QUOTED PASSAGE:
Theranostics for Well and Moderately Differentiated GEP-NEN

Abstract

Neuroendocrine neoplasms (NEN) are rare, heterogeneous, and typically slowly growing tumours. The most common location is the gastro-entero-pancreatic system (GEP-NEN). NENs are classified according to their proliferative activity (Ki-67 index, G1-3). In this context, well-differentiated tumours typically express somatostatin receptors (SSTR), thus serving as targets for nuclear medicine theranostics. In this approach, diagnostic molecular imaging, usually by positron emission tomography/computed tomography (PET/CT), can be followed by individually tailored peptide radioreceptor therapy (PRRT) with a β-emitter labeled radiopharmaceutical. In meta-analyses, diagnostics using SSTR-directed PET/CT showed a sensitivity of 93% and a specificity of 96%. SSTR-directed diagnostics can also be used to trace tumours in-vivo, enabling radioguided surgery. The decision to initiate PRRT should always be made in an interdisciplinary tumour conference and tumour progression during previous therapy should be documented. This treatment is administered intravenously for 4 times at 8-week intervals in specialised nuclear medicine centres. PRRT efficacy was prospectively evaluated in the NETTER-1 study and demonstrated a significant improvement in progression-free survival (primary endpoint). Based on these results, Lutathera (177Lu-DOTATATE) is now available as a radiopharmaceutical approved in Germany for the treatment of non-resectable or metastatic or progressive, well-differentiated (G1 and G2), SSTR-positive GEP-NEN.

PARTS OF THE EXERCISE:
[A] How many times, and at what interval, does the abstract say PRRT is administered?
[B] Using the abstract, explain why well-differentiated GEP-NEN can be targets for nuclear medicine theranostics.

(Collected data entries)
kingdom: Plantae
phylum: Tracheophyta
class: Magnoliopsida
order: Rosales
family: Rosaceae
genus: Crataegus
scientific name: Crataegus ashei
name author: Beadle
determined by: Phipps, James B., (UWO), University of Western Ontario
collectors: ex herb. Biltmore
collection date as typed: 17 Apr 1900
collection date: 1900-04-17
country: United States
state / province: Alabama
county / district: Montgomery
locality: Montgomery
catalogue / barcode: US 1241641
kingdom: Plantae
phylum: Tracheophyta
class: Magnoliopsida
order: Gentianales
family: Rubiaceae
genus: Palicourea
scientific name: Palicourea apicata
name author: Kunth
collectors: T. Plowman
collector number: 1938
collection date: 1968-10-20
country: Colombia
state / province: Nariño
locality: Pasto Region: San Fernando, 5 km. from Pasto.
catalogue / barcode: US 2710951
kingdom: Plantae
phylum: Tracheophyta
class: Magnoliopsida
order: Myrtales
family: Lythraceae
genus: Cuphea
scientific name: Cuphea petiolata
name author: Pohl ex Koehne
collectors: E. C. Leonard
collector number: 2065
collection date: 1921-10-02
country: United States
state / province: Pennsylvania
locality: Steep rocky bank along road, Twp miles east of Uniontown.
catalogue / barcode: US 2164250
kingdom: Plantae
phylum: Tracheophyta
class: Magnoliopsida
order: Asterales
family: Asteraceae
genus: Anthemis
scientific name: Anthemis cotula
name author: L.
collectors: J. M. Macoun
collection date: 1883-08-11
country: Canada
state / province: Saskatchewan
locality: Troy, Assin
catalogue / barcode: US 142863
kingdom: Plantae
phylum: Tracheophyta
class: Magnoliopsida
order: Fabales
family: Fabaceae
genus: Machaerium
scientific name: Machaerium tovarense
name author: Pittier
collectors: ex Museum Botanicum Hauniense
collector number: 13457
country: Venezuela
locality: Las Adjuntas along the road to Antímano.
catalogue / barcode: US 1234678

EXPECTED RESULTS:
[A] It is given intravenously four times at 8-week intervals.

[B] Well-differentiated tumours typically express somatostatin receptors (SSTR), and these receptors serve as the targets. This lets diagnostic imaging, usually PET/CT, be followed by individually tailored PRRT with a β-emitter labeled radiopharmaceutical.